* Selected text:
>>>

Welcome to the 2020 NFL / PGA Draft!

This week, the NFL will conduct the 2020 Draft, where all teams select fresh young players to help their franchises take the next step, whether that’s out of the cellar or to bolster a championship-ready squad. I’ve always been a bit of an NFL Draft nerd, though for fairly obvious reasons this year things are quite different. (Because of this little ‘ol global pandemic, in case you were wondering.)

So, I thought I’d make it even MORE different, and project what might happen if the NFL Draft happened in the same order, but each team had to take a professional golfer. I used the same order as the first round (at least, what it is today, barring any trades) and then added in the six teams that don’t have first round picks at the end, just for fun.

<<<

Data drawn from a collection
>>>

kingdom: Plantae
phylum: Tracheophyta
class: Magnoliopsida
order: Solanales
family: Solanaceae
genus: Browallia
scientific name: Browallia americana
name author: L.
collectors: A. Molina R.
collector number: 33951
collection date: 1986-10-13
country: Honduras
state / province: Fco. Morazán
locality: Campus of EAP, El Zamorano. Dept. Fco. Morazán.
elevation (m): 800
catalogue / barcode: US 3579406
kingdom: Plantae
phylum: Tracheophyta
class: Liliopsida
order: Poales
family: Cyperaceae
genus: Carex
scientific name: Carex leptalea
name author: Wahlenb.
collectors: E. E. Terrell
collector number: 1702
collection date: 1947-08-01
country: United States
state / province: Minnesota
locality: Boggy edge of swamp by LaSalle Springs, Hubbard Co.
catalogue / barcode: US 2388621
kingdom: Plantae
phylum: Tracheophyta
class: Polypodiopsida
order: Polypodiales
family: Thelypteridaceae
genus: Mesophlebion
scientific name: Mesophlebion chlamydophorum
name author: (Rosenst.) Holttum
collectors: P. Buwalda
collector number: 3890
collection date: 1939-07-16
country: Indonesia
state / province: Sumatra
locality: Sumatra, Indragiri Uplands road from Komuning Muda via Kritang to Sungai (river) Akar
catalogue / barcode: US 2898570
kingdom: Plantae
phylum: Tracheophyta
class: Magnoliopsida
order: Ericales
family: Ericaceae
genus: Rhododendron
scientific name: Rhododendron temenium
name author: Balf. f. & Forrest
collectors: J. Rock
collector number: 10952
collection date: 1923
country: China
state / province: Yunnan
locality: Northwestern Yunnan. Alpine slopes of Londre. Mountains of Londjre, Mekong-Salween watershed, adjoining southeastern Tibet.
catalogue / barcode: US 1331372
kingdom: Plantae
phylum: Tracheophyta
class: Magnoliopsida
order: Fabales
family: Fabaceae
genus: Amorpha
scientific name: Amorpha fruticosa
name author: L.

<<<

Write out the NFL / PGA draft post again, everything from "Welcome to the" down to "just for fun.", swapping "professional golfer" for "PGA Tour pro". The material above plays no part in this.

* Exercise output:
Welcome to the 2020 NFL / PGA Draft!

This week, the NFL will conduct the 2020 Draft, where all teams select fresh young players to help their franchises take the next step, whether that’s out of the cellar or to bolster a championship-ready squad. I’ve always been a bit of an NFL Draft nerd, though for fairly obvious reasons this year things are quite different. (Because of this little ‘ol global pandemic, in case you were wondering.)

So, I thought I’d make it even MORE different, and project what might happen if the NFL Draft happened in the same order, but each team had to take a PGA Tour pro. I used the same order as the first round (at least, what it is today, barring any trades) and then added in the six teams that don’t have first round picks at the end, just for fun.